Tashi owns her own sexuality in endlessly surprising ways throughout the film, pitting Patrick and Art against each other as she watches critically from the sidelines, or pulling them into a passionate embrace with each other in bed. A lot of this movie is about how erotic desire sublimates into competitive performance, and vice versa — particularly for Tashi, who lost one of those outlets in the prime of her life and is constantly pushing the boundaries of the other.
But just as clearly, Challengers is about Tashi’s control over the two men in her life, who both want her, and both understand that she’s only going to tolerate either of them as long as they both acknowledge her dominance. There’s more than a little of Spike Lee’s She’s Gotta Have It in this story, as a woman of color confidently navigates different partnerships and prioritizes her own freedom and pleasure over commitment and domesticity.
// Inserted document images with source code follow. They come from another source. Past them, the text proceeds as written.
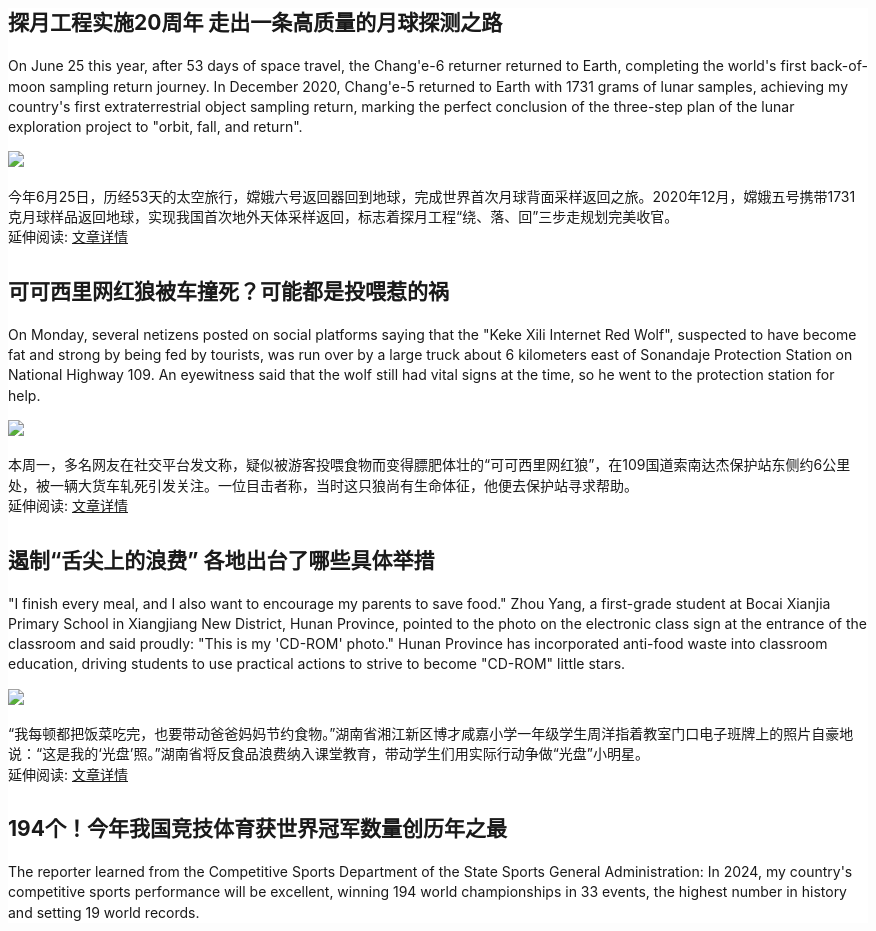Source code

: <qrcode title="以结婚为目的给付财物 分手后应否返还" image="https://p5.img.cctvpic.com/photoworkspace/2024/12/29/2024122906540944841.jpg" />   

## 探月工程实施20周年 走出一条高质量的月球探测之路   
On June 25 this year, after 53 days of space travel, the Chang'e-6 returner returned to Earth, completing the world's first back-of-moon sampling return journey. In December 2020, Chang'e-5 returned to Earth with 1731 grams of lunar samples, achieving my country's first extraterrestrial object sampling return, marking the perfect conclusion of the three-step plan of the lunar exploration project to "orbit, fall, and return".   

<img src="https://p2.img.cctvpic.com/photoworkspace/2024/12/29/2024122906441843062.jpg" />   

今年6月25日，历经53天的太空旅行，嫦娥六号返回器回到地球，完成世界首次月球背面采样返回之旅。2020年12月，嫦娥五号携带1731克月球样品返回地球，实现我国首次地外天体采样返回，标志着探月工程“绕、落、回”三步走规划完美收官。   
延伸阅读: [文章详情](https://news.cctv.com/2024/12/29/ARTIOEcdmPcdM2Stw0Tzk7MJ241229.shtml)   

<qrcode title="探月工程实施20周年 走出一条高质量的月球探测之路" image="https://p2.img.cctvpic.com/photoworkspace/2024/12/29/2024122906441843062.jpg" />   

## 可可西里网红狼被车撞死？可能都是投喂惹的祸   
On Monday, several netizens posted on social platforms saying that the "Keke Xili Internet Red Wolf", suspected to have become fat and strong by being fed by tourists, was run over by a large truck about 6 kilometers east of Sonandaje Protection Station on National Highway 109. An eyewitness said that the wolf still had vital signs at the time, so he went to the protection station for help.   

<img src="https://p2.img.cctvpic.com/photoworkspace/2024/12/29/2024122906392397787.jpg" />   

本周一，多名网友在社交平台发文称，疑似被游客投喂食物而变得膘肥体壮的“可可西里网红狼”，在109国道索南达杰保护站东侧约6公里处，被一辆大货车轧死引发关注。一位目击者称，当时这只狼尚有生命体征，他便去保护站寻求帮助。   
延伸阅读: [文章详情](https://news.cctv.com/2024/12/29/ARTI9UwVOWh0pmb2jjr9TFAX241229.shtml)   

<qrcode title="可可西里网红狼被车撞死？可能都是投喂惹的祸" image="https://p2.img.cctvpic.com/photoworkspace/2024/12/29/2024122906392397787.jpg" />   

## 遏制“舌尖上的浪费” 各地出台了哪些具体举措   
"I finish every meal, and I also want to encourage my parents to save food." Zhou Yang, a first-grade student at Bocai Xianjia Primary School in Xiangjiang New District, Hunan Province, pointed to the photo on the electronic class sign at the entrance of the classroom and said proudly: "This is my 'CD-ROM' photo." Hunan Province has incorporated anti-food waste into classroom education, driving students to use practical actions to strive to become "CD-ROM" little stars.   

<img src="https://p2.img.cctvpic.com/photoworkspace/2024/12/29/2024122906370290121.jpg" />   

“我每顿都把饭菜吃完，也要带动爸爸妈妈节约食物。”湖南省湘江新区博才咸嘉小学一年级学生周洋指着教室门口电子班牌上的照片自豪地说：“这是我的‘光盘’照。”湖南省将反食品浪费纳入课堂教育，带动学生们用实际行动争做“光盘”小明星。   
延伸阅读: [文章详情](https://news.cctv.com/2024/12/29/ARTI2bQN7YAy7WxRJN3dKvnj241229.shtml)   

<qrcode title="遏制“舌尖上的浪费” 各地出台了哪些具体举措" image="https://p2.img.cctvpic.com/photoworkspace/2024/12/29/2024122906370290121.jpg" />   

## 194个！今年我国竞技体育获世界冠军数量创历年之最   
The reporter learned from the Competitive Sports Department of the State Sports General Administration: In 2024, my country's competitive sports performance will be excellent, winning 194 world championships in 33 events, the highest number in history and setting 19 world records.   
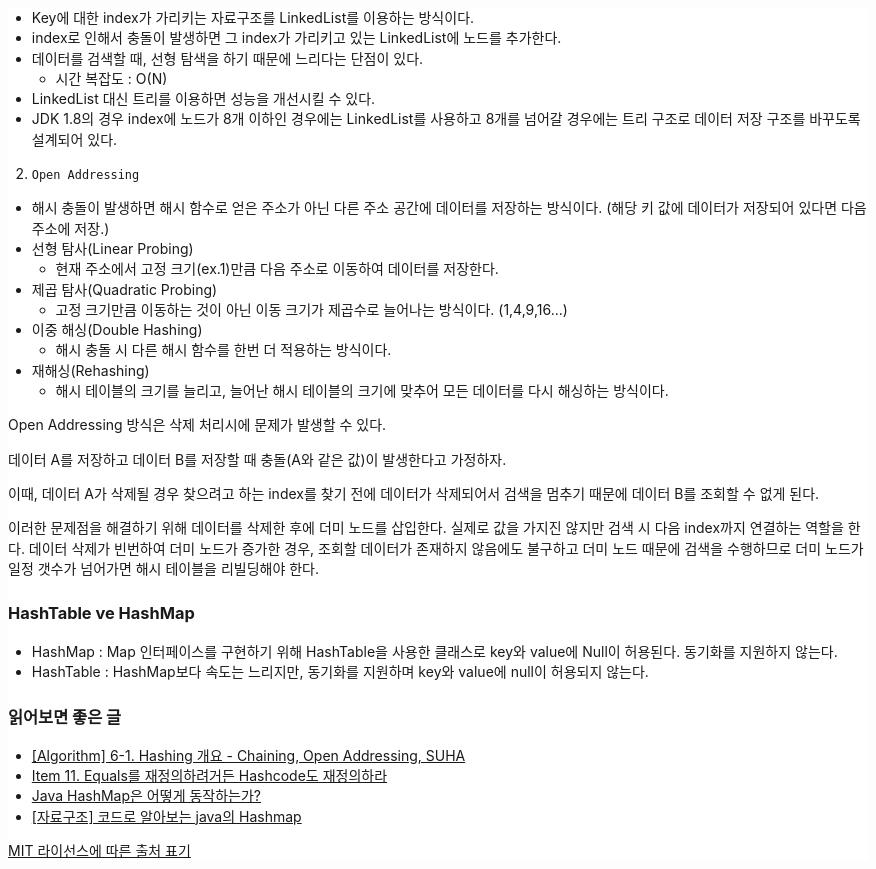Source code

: - Key에 대한 index가 가리키는 자료구조를 LinkedList를 이용하는 방식이다.
- index로 인해서 충돌이 발생하면 그 index가 가리키고 있는 LinkedList에 노드를 추가한다.
- 데이터를 검색할 때, 선형 탐색을 하기 때문에 느리다는 단점이 있다. 
  - 시간 복잡도 : O(N)
- LinkedList 대신 트리를 이용하면 성능을 개선시킬 수 있다.
- JDK 1.8의 경우 index에 노드가 8개 이하인 경우에는 LinkedList를 사용하고 8개를 넘어갈 경우에는 트리 구조로 데이터 저장 구조를 바꾸도록 설계되어 있다.



2. `Open Addressing`

- 해시 충돌이 발생하면 해시 함수로 얻은 주소가 아닌 다른 주소 공간에 데이터를 저장하는 방식이다. (해당 키 값에 데이터가 저장되어 있다면 다음 주소에 저장.)
- 선형 탐사(Linear Probing)
  - 현재 주소에서 고정 크기(ex.1)만큼 다음 주소로 이동하여 데이터를 저장한다.
- 제곱 탐사(Quadratic Probing)
  - 고정 크기만큼 이동하는 것이 아닌 이동 크기가 제곱수로 늘어나는 방식이다. (1,4,9,16...)
- 이중 해싱(Double Hashing)
  - 해시 충돌 시 다른 해시 함수를 한번 더 적용하는 방식이다.
- 재해싱(Rehashing)
  - 해시 테이블의 크기를 늘리고, 늘어난 해시 테이블의 크기에 맞추어 모든 데이터를 다시 해싱하는 방식이다.



Open Addressing 방식은 삭제 처리시에 문제가 발생할 수 있다. 

데이터 A를 저장하고 데이터 B를 저장할 때 충돌(A와 같은 값)이 발생한다고 가정하자.

이때, 데이터 A가 삭제될 경우 찾으려고 하는 index를 찾기 전에 데이터가 삭제되어서 검색을 멈추기 때문에 데이터 B를 조회할 수 없게 된다.



이러한 문제점을 해결하기 위해 데이터를 삭제한 후에 더미 노드를 삽입한다. 실제로 값을 가지진 않지만 검색 시 다음 index까지 연결하는 역할을 한다. 데이터 삭제가 빈번하여 더미 노드가 증가한 경우, 조회할 데이터가 존재하지 않음에도 불구하고 더미 노드 때문에 검색을 수행하므로 더미 노드가 일정 갯수가 넘어가면 해시 테이블을 리빌딩해야 한다.


### HashTable ve HashMap
- HashMap : Map 인터페이스를 구현하기 위해 HashTable을 사용한 클래스로 key와 value에 Null이 허용된다. 동기화를 지원하지 않는다.
- HashTable : HashMap보다 속도는 느리지만, 동기화를 지원하며 key와 value에 null이 허용되지 않는다.

### 읽어보면 좋은 글
- [[Algorithm] 6-1. Hashing 개요 - Chaining, Open Addressing, SUHA](https://ict-nroo.tistory.com/76)
- [Item 11. Equals를 재정의하려거든 Hashcode도 재정의하라](https://jaehun2841.github.io/2019/01/12/effective-java-item11/#equals-%EB%A9%94%EC%84%9C%EB%93%9C%EB%8A%94-%EC%9E%AC%EC%A0%95%EC%9D%98%ED%96%88%EC%A7%80%EB%A7%8C-hashcode%EB%A5%BC-%EC%9E%AC%EC%A0%95%EC%9D%98%ED%95%98%EC%A7%80-%EC%95%8A%EC%9D%80-%EA%B2%BD%EC%9A%B0)
- [Java HashMap은 어떻게 동작하는가?](https://d2.naver.com/helloworld/831311)
- [[자료구조] 코드로 알아보는 java의 Hashmap](https://sabarada.tistory.com/57)

[MIT 라이선스에 따른 출처 표기](https://github.com/WooVictory/Ready-For-Tech-Interview)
That theme felt radical in 1986, when Lee’s film premiered — particularly for a story centering on a Black woman. But context and the state of the culture make the same dynamic feel even more radical today. In an environment that’s culturally squeamish about sex on screen and politically repressive about acknowledging female autonomy, Challengers is a full-throated provocation. It’s a sports drama where sex is openly one of the big game’s biggest stakes, and an emotional drama that’s frank and even confrontational about how sensuality can undermine relationships as much as it can cement them.
The fact that it’s beautifully crafted and constructed certainly adds spice to the mix. But maybe most importantly, Challengers is just plain fun — playful, aggressive, and a thrill to watch. It isn’t like anything else that’s hit cinemas in the past few years, and it’s enough to make viewers wonder why anyone was willing to let this kind of movie go.
Challengers debuts in theaters on April 26.